Bill Gates made headlines earlier this year saying “All rich countries should go for 100% synthetic cows” in an interview with the MIT Technology Review about the release of its new book How to Avoid Climate Disaster. While acknowledging the political difficulty for Americans to eat more red meat, Gates said he sees real potential in plant-based alternatives in companies like Beyond Meat and Impossible Foods.
However, the world is expected to eat more meat than ever before in 2021. The Food and Agriculture Organization of the United Nations predicts that global meat consumption will increase More than 1% this year. It will be the fastest growing country in low- and middle-income countries as incomes are steadily rising.
However, it is unlikely that this trend will move people’s tastes away from meat. After public health campaigns in the US, per capita beef consumption has dropped significantly but still it remains higher than in almost any other country.
Instead, politicians and environmental groups should strive to develop alternative sources of protein and low-impact methods of livestock production. Innovation in both of these areas will give us the best way to quickly reduce the environmental impact of agriculture so that people can eat what they want.
Meat substitutes can only take us so far
Gates is right that alternative meats can alleviate some of the problems involved in raising animals. The carbon footprint of plant meat is smaller than that of cows and pigs and is comparable to that of chicken and other poultry. The carbon footprint of cell-processed meat (also called cultured, laboratory-grown, or cell-based meat) is still unclear, but first evidence suggests that this food source will use less carbon than meat and could be comparable to chicken. if clean energy is produced.
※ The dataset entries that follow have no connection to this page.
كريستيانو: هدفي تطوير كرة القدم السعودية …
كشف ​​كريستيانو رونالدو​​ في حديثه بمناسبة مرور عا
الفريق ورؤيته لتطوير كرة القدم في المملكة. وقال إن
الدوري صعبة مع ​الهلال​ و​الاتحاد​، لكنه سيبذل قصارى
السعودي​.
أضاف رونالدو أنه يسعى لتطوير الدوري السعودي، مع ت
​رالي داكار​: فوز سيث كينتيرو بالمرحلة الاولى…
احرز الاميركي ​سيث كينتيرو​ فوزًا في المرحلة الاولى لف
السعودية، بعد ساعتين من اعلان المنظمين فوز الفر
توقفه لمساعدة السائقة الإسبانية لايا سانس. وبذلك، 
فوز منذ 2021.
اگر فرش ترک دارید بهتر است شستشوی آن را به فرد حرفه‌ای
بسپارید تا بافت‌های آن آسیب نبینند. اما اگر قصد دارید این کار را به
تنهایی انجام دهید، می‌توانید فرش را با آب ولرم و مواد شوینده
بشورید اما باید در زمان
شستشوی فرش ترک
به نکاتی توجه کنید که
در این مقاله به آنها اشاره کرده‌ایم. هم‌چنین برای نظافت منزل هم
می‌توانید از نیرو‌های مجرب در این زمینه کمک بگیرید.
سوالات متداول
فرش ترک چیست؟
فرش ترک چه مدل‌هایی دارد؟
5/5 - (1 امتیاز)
There are other benefits as well. Alternative meat generally reduces land use and deforestation, protects biodiversity, creates less air and water pollution, alleviates antibiotic resistance and the risks of zoonotic pandemics, reduces public health burdens associated with red meat consumption, and reduces animal welfare concerns.
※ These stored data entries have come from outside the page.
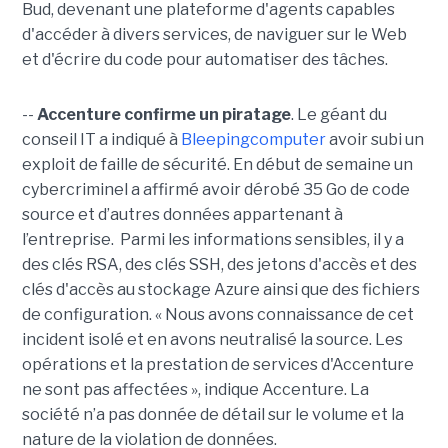
Bud, devenant une plateforme d'agents capables
d'accéder à divers services, de naviguer sur le Web
et d'écrire du code pour automatiser des tâches.
--
Accenture confirme un piratage
. Le géant du
conseil IT a indiqué à
Bleepingcomputer
avoir subi un
exploit de faille de sécurité. En début de semaine un
cybercriminel a affirmé avoir dérobé 35 Go de code
source et d’autres données appartenant à
l’entreprise. Parmi les informations sensibles, il y a
des clés RSA, des clés SSH, des jetons d'accès et des
clés d'accès au stockage Azure ainsi que des fichiers
de configuration. « Nous avons connaissance de cet
incident isolé et en avons neutralisé la source. Les
opérations et la prestation de services d'Accenture
ne sont pas affectées », indique Accenture. La
société n’a pas donnée de détail sur le volume et la
nature de la violation de données.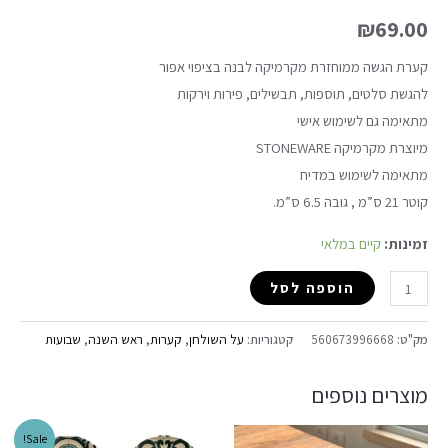
₪
69.00
קערת הגשה ממוחזרת מקרמיקה לבנה בציפוי אפור
להגשת סלטים, תוספות, תבשילים, פירות וירקות
מתאימה גם לשימוש אישי
מיוצרת מקרמיקה STONEWARE
מתאימה לשימוש במדיח
קוטר 21 ס”מ , גובה 6.5 ס”מ.
זמינות:
קיים במלאי
הוספה לסל
מק"ט:
560673996668
קטגוריות:
על השולחן
,
קערות
,
ראש השנה
,
שבועות
מוצרים נוספים
Sale!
However, alternative meats like Sausage and Impossible burger can moderately reduce livestock production. There are simply no plant-based or cell-based substitutes that taste, look and feel like cut meat like pork chops or loin. These whole cuts make up a large part of meat consumption. In the US, for example, there are complete restrictions about 40% of cow consumption and most of the chicken that people eat.
Public- and the private sector investments in alternative meats can encourage the development of whole-cut alternatives. Countries like Canada, Singapore and Israel have already earmarked government funds for this research. Although alternative proteins are still relatively new, early success suggests that they can have a positive long-term impact, mainly because technological advances reduce prices and improve quality.